I had a speck of dust appear on my iPhone 5 sensor, occupying a surprisingly large portion of the frame - and no options to change aperture size or clean the sensor with that lens ??? Luckily Apple replaced the whole phone because of it just before the 12 month warranty expired.


----------



## Aglet (Sep 30, 2013)

*Re: Brand New EOS 70D has a lot of specs on sensor*



Lichtgestalt said:


> Aglet said:
> 
> 
> > Get some good blowers, preferably a FILTERED one like the Zeeion by Visible Dust.
> ...



Yes, I've used the Zeeion blower successfully many times.
It certainly is not like a Rocket blower blast, the fine filter adds restriction after all, but it was enough to remove particles the built-in cleaning system couldn't dislodge, and most importantly, it doesn't add new ones.
Zeeion requires more careful use to put the nozzle closer to the sensor for some stubborn particles.

I use the Giottos Rocket for everything BUT the sensor these days. It's great for pre-cleaning around the mount, back of the lens and the mirrorbox while the shutter's closed, or lens filters.
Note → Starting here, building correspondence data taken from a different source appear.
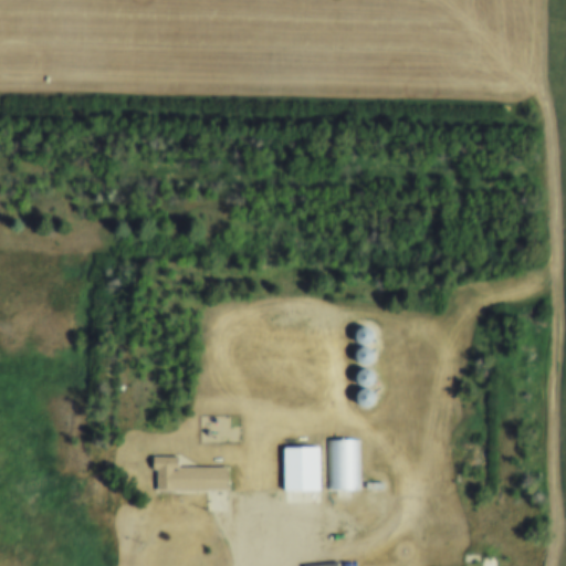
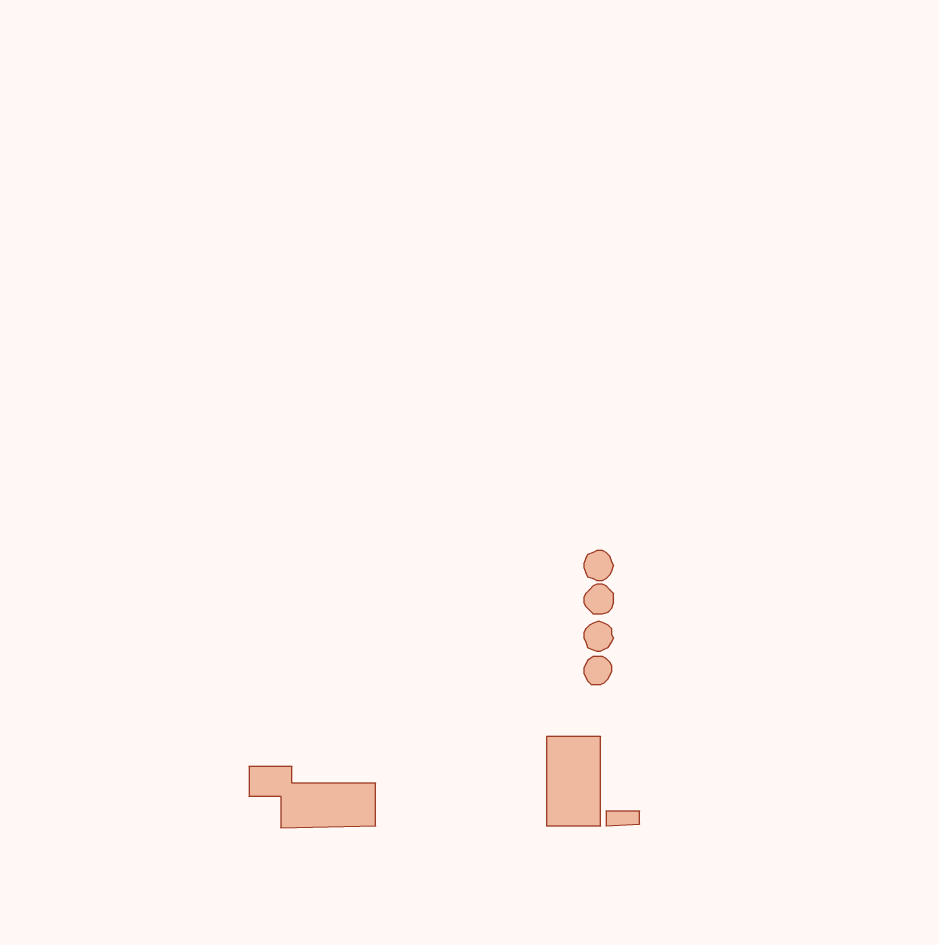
building: [283,447,318,491] -> none

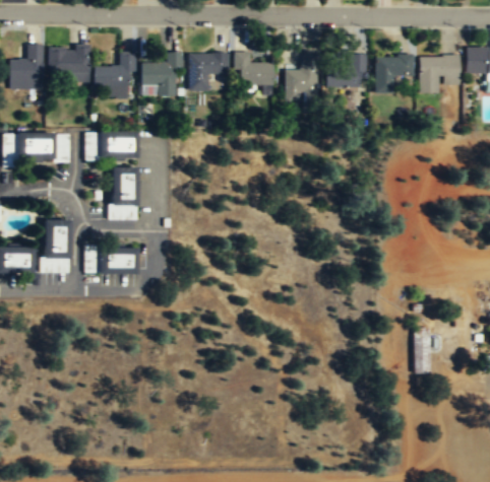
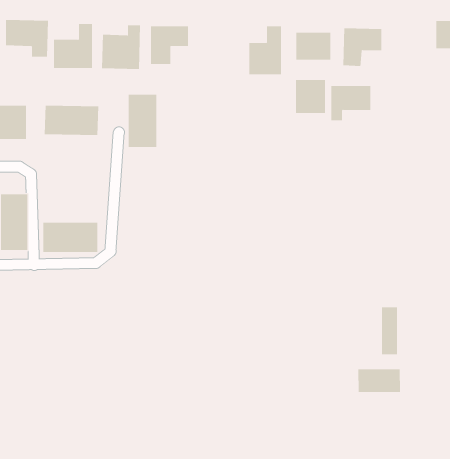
building: [421,56,461,90] -> [330,85,371,121]
building: [238,62,274,85] -> none
building: none -> [295,79,326,114]
building: [110,166,138,218] -> [128,94,157,148]
building: none -> [358,368,400,393]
Do this every time and you'll rarely have to blast the actual sensor from dust.

Zeeion is useful as it is, but if you can find a better FILTERED blower bulb, please let us know.

as for that video of the static test - try the Giottos Rocket in comparison. 
AA filters are already anti-stat coated and incredibly slick.

.. Now where are those new swabs I got to get the oil spots off my D800?… ???


----------



## duydaniel (Sep 30, 2013)

If there is nothing showing at f64, there will always be something shown under microscope
One rule in photography is knowing where to draw the line.
To me, it is f22 max if I really picky about dust.

You probably won't be able to find a camera spotless at f36


----------